**Excerpt provided:**
▬▬▬▬▬▬▬▬▬▬

The anti-ISIS hacktivists of GhostSec talk to the Irari Report about the soi-disant caliphate's operations in cyberspace. Of interest are ISIS's efforts to evade disruption (not so much detection, since so much of their operations are directed to recruiting and developing mindshare among the disaffected) because these involve hiding in plain sight as opposed to using technically sophisticated cloaking.
A vBulletin breached, swiftly patched by the company, arouses fears of a more general zero-day campaign.
The post-mortem of the PageFair hack continues. Threatpost explains how the service was exploited to serve as the vector for bogus (and malicious) Flash updates.
The Tinba banking Trojan is seeing a surge in activity against Russian targets. The Angler and Nuclear exploit kits are observed integrating PawnStorm.
Mixed news on ransomware: the good news is that Dutch police have taken down CoinVault and Bitcryptor (with an assist from Kaspersky, who extracted the encryption keys); the bad news is that German companies are being hit with Chimera.
XcodeGhost is circulating again, now affecting iOS9 devices.
Dark Matters takes a dive into the metaphysics of identity, which it sees as necessarily a social artifact. (A defensible position, but contrast the work of a classical metaphysician, John Duns Scotus, particularly in Ordinatio II.)
Some journalists covering the cyber beat listen to psychologists advising a Freudian look at hacking motivations. Understanding motives is surely a good thing, but turning to psychoanalysis for insight seems like advising a chip fab to think about how it handles phlogiston during lithography.

▬▬▬▬▬▬▬▬▬▬

**Material supplied:**

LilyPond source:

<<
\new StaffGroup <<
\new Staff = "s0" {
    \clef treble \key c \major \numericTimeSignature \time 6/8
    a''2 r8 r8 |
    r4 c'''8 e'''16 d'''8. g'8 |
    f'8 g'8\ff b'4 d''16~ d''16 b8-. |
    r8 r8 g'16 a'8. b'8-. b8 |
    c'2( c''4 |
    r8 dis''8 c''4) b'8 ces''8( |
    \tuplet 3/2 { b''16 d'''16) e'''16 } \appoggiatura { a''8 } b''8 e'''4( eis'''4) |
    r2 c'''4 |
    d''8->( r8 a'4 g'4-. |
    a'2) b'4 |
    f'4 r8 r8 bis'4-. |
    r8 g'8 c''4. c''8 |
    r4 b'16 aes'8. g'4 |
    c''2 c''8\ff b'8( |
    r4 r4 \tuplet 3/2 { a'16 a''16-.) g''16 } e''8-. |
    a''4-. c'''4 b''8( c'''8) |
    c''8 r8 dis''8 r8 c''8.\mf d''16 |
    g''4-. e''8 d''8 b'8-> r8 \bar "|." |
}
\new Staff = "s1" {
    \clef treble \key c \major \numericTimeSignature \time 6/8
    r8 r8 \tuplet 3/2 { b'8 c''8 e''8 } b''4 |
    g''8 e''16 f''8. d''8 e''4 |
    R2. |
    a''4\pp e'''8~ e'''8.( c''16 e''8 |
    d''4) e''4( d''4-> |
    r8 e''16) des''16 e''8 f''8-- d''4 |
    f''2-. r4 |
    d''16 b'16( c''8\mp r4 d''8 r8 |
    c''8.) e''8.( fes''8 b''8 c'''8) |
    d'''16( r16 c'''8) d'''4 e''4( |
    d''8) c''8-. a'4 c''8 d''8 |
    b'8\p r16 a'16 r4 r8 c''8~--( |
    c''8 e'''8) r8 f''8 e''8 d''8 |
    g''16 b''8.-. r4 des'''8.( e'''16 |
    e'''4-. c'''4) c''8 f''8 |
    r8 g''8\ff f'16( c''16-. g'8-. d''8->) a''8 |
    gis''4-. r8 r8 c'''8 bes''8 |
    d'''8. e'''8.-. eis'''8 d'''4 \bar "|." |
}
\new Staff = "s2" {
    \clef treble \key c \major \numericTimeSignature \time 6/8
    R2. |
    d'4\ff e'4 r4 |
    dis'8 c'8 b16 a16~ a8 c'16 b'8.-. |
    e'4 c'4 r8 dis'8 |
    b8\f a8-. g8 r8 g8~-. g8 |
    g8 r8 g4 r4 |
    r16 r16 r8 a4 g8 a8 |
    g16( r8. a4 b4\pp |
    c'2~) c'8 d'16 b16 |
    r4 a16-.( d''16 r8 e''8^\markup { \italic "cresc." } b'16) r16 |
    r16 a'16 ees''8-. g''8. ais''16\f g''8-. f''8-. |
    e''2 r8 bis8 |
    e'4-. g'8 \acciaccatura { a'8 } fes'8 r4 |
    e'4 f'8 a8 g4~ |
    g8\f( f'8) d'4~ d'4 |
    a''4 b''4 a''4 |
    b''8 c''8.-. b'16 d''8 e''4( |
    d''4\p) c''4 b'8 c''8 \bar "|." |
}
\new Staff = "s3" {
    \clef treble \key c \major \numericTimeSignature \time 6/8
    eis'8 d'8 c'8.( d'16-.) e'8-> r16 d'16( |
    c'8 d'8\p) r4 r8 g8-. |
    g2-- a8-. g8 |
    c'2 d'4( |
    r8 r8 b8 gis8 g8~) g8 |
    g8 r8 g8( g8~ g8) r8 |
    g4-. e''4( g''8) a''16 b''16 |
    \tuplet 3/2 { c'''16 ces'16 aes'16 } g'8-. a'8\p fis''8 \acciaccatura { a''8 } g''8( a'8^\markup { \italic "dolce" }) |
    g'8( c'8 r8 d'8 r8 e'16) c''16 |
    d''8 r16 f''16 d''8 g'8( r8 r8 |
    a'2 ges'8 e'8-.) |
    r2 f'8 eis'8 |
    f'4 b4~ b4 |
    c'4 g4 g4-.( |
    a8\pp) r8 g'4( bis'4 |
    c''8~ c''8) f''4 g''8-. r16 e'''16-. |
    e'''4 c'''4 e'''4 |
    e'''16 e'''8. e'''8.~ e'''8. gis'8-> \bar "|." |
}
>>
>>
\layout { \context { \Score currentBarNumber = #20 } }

▬▬▬▬▬▬▬▬▬▬

**Task directions:** Retype word for word the part of the cybersecurity news roundup above that opens with the words containing "XcodeGhost is circulating" and closes with "phlogiston during lithography.".

**Result:**
XcodeGhost is circulating again, now affecting iOS9 devices.
Dark Matters takes a dive into the metaphysics of identity, which it sees as necessarily a social artifact. (A defensible position, but contrast the work of a classical metaphysician, John Duns Scotus, particularly in Ordinatio II.)
Some journalists covering the cyber beat listen to psychologists advising a Freudian look at hacking motivations. Understanding motives is surely a good thing, but turning to psychoanalysis for insight seems like advising a chip fab to think about how it handles phlogiston during lithography.